Pembangunan jembatan itu merupakan salah satu sasaran fisik TMMD ke-129 Kodim 1407/Bone yang dilaksanakan di Kecamatan Sibulue dan Kecamatan Bontocani. Penyelesaian fasilitas tercapai melalui pengerjaan bersama antara personel Satgas dan masyarakat setempat sehingga dapat digunakan.

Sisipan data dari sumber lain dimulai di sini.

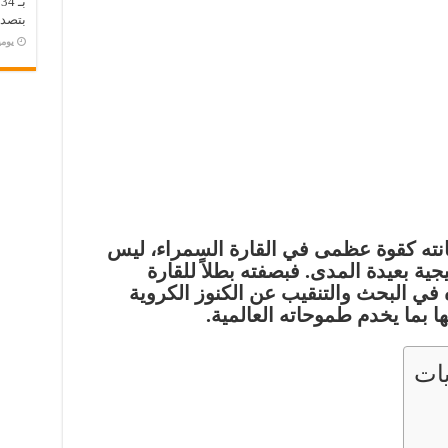
ب
بتصدر
‏يو
ته كقوة عظمى في القارة السمراء، ليس
تيجية بعيدة المدى. فبصفته
بطلاً للقارة
 في البحث والتنقيب عن الكنوز الكروية
ا بما يخدم طموحاته العالمية.
ات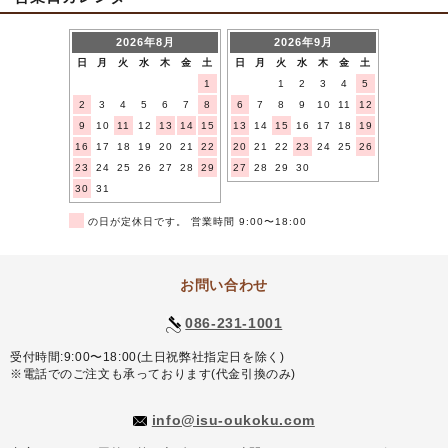
2026年8月
2026年9月
日
月
火
水
木
金
土
日
月
火
水
木
金
土
1
1
2
3
4
5
2
3
4
5
6
7
8
6
7
8
9
10
11
12
9
10
11
12
13
14
15
13
14
15
16
17
18
19
16
17
18
19
20
21
22
20
21
22
23
24
25
26
23
24
25
26
27
28
29
27
28
29
30
30
31
■
の日が定休日です。 営業時間 9:00〜18:00
お問い合わせ
086-231-1001
受付時間:9:00〜18:00(土日祝弊社指定日を除く)
※電話でのご注文も承っております(代金引換のみ)
info@isu-oukoku.com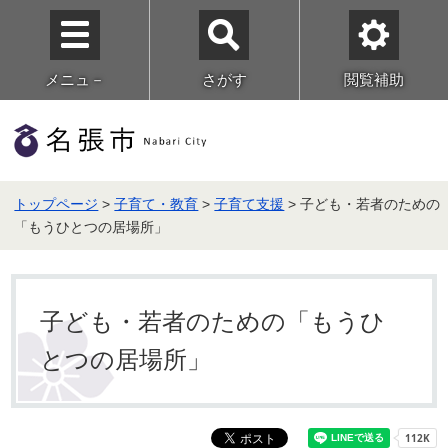
メニュ－
さがす
閲覧補助
トップページ
>
子育て・教育
>
子育て支援
> 子ども・若者のための
「もうひとつの居場所」
子ども・若者のための「もうひ
とつの居場所」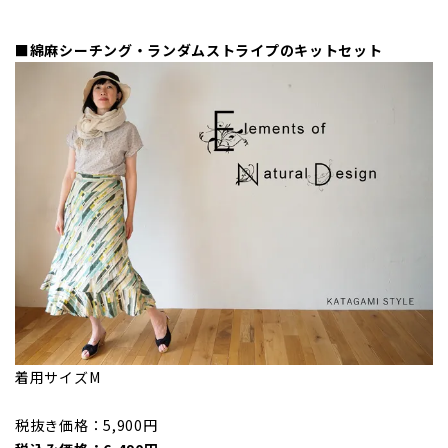
■綿麻シーチング・ランダムストライプのキットセット
着用サイズM
税抜き価格：5,900円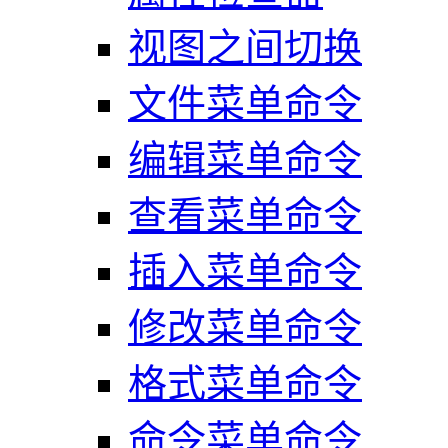
视图之间切换
文件菜单命令
编辑菜单命令
查看菜单命令
插入菜单命令
修改菜单命令
格式菜单命令
命令菜单命令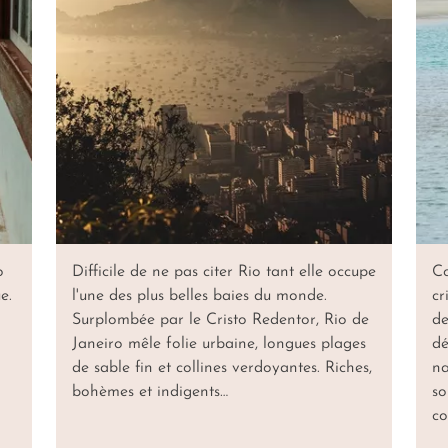
o
Difficile de ne pas citer Rio tant elle occupe
Co
e.
l'une des plus belles baies du monde.
cr
Surplombée par le Cristo Redentor, Rio de
de
Janeiro mêle folie urbaine, longues plages
dé
de sable fin et collines verdoyantes. Riches,
na
bohèmes et indigents…
so
co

Rabu (12/08/2026), penuntasan sasaran menandai berakhirnya salah satu pekerjaan yang berkaitan langsung dengan aktivitas harian warga. Dandim 1407/Bone Letkol Inf La Ode Muhammad Idrus selaku Dansatgas TMMD ke-129 mengatakan pembangunan jembatan dimaksudkan untuk memperlancar mobilitas masyarakat sekaligus memberikan akses yang lebih aman.
Bagi Ani, salah seorang pelajar, perubahan itu nyata; kini ia lebih nyaman ketika melewati jembatan untuk berangkat serta pulang sekolah. “Saya sangat senang karena sekarang sudah tidak takut lagi untuk menyeberang. Jembatan ini lebih nyaman dan membantu kami saat pergi dan pulang sekolah,” ujar Ani.
Akhirnya, jembatan itu tidak sekadar jadi bagian dari sasaran fisik TMMD, namun juga menyentuh kebutuhan sehari-hari warga—mempermudah perjalanan dan menambah rasa aman bagi setiap pengguna. (Red/Js).